Pegasos5
Anida Yoeu Ali & Sam Lo

Established in 2015, Pegasos5 is a consultancy based in Melbourne that is focussed on the presentation and exhibition of contemporary visual art. We work collaboratively with artists and curators to facilitate stand-alone projects, as well as providing a vehicle for ongoing engagement between artists, collectors and institutions. Our aim is to provide artists with exposure to new audiences, whilst generating and empowering critical dialogue and research around their practice.
Drawing on over a decade of experience in the visual arts sector in Asia, Pegasos5’s focus is to foster the diverse practice of Asian contemporary artists and provide a platform for dialogue between artists, curators and collectors in Australia. Pegasos5 also supports local and regional opportunities for emerging Asian-Australian contemporary artists.
www.pegasos5.com
Director: Anita Archer
Founded: 2015
anita@pegasos5.com
+61 402 067070
PO Box 8838
Armadale VIC 3143
Melbourne, Australia
ANIDA YOEU ALI
Anida Yoeu Ali (b.1974, Battambang) is an artist whose works span performance, installation, video, poetry, public encounters, and political agitation. She is a first generation Muslim Khmer woman born in Cambodia and raised in Chicago. After residing for over three decades outside of Cambodia, Ali returned to work in Phnom Penh as part of her 2011 U.S. Fulbright Fellowship researching creation mythologies in contemporary Khmer performance.
Utilizing an interdisciplinary approach to artmaking, her installation and performance works investigate the artistic, spiritual and political collisions of a hybrid transnational identity.
Ali is the winner of the 2014-15 Sovereign Asian Art Prize for her series The Buddhist Bug. Her pioneering poetry work with the critically acclaimed performance group I Was Born With Two Tongues (1998-2003) is archived with the Smithsonian Asian Pacific American Program. Ali has performed and exhibited at numerous public institutions such as the Palais de Tokyo, Fukuoka Asian Art Museum, The Smithsonian, and Queensland Art Gallery, amongst others. She is a collaborative partner with Studio Revolt, an independent artist run media lab launched in Phnom Penh, Cambodia in 2011.
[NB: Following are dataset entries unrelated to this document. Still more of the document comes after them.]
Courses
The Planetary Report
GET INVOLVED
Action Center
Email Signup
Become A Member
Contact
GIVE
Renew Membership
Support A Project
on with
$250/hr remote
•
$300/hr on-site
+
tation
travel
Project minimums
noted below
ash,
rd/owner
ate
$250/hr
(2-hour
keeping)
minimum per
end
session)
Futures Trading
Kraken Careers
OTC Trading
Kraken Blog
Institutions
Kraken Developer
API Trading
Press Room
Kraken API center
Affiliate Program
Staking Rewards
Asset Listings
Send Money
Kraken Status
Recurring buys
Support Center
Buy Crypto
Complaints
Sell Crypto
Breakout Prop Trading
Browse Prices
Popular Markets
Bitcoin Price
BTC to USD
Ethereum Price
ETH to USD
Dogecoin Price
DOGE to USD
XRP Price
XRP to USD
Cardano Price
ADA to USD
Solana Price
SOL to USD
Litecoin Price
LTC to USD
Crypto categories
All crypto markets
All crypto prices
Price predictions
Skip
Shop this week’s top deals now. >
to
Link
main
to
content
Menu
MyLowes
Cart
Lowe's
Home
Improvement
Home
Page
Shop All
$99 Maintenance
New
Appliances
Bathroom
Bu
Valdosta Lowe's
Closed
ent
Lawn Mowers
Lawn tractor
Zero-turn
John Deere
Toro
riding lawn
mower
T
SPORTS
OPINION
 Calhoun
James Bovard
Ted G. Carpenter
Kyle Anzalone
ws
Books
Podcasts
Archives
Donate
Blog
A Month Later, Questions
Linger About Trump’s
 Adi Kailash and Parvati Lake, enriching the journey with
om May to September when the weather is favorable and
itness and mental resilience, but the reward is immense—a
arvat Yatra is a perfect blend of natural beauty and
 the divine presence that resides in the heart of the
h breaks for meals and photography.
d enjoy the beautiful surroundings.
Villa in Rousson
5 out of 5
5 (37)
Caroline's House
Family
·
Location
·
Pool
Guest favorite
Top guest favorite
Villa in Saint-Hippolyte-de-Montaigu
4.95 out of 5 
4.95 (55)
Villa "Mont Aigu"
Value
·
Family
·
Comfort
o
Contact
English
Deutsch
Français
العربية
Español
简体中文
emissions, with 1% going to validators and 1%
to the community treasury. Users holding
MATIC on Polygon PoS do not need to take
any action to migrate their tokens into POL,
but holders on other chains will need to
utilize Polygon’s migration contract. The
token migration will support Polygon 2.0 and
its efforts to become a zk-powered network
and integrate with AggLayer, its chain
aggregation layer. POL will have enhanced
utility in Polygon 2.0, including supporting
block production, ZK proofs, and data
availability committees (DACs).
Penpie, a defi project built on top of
Anida Yoeu Ali’s White Mother series was inspired by her residency in Fukuoka, Japan, in 2014. A set of photographs show Anida pushing her daughter in a pram in Fukuoka’s public areas, with her face painted white, inspired by the tradition of Japanese dance theatre form Butoh. “During her residency, she invited Japanese mothers to be her collaborators. And through their stories of feeling uncomfortable or unseen in public spaces when they bring their young children out, Anida created this performance — by giving it a hyper-visibility, she uses performance to make the invisible more present,” explains curator and art historian Wulan Dirgantoro. (courtesy Mae Chan, Options, 22 Dec 2019)
SAM LO
Sam Lo (who also goes by the moniker SKL0) is a self-taught Singapore-based non-binary visual artist who has a distinguished reputation in Singapore as an activist and artist critiquing the social-political norms of her first world island state home.
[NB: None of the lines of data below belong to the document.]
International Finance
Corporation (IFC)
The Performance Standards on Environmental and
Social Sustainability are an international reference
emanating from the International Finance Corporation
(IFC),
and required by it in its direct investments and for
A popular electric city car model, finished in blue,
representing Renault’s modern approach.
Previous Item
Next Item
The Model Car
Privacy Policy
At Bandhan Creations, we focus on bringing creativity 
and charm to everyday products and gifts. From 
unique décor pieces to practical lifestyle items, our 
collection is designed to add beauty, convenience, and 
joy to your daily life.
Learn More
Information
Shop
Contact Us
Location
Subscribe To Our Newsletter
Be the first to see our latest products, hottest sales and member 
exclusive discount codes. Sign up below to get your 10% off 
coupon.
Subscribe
Whether using stickers or spray paint as the medium, Lo’s work reveals a fascination at the way Singapore’s inhabitants interact with the urban landscape and how their lives are directed by social expectations, government directives and collective habit. In the urban sticker series, documented by archival photographs, Lo uses ‘Singlish’, the hybrid language of multiracial Singapore, to challenge social hierarchies and bureaucratic bans.
Lo’s evolving multi-media practice which incorporates installations, large scale murals and digital designs, include projects for the Singapore Tourist Board, Lodhi Art Festival, New Delhi, Georgetown Festival, Malaysia, Melbourne International Festival, Art Central Hong Kong, National Arts Council, Singapore, National Heritage Board, Singapore and commission partners including Air Asia and Nike.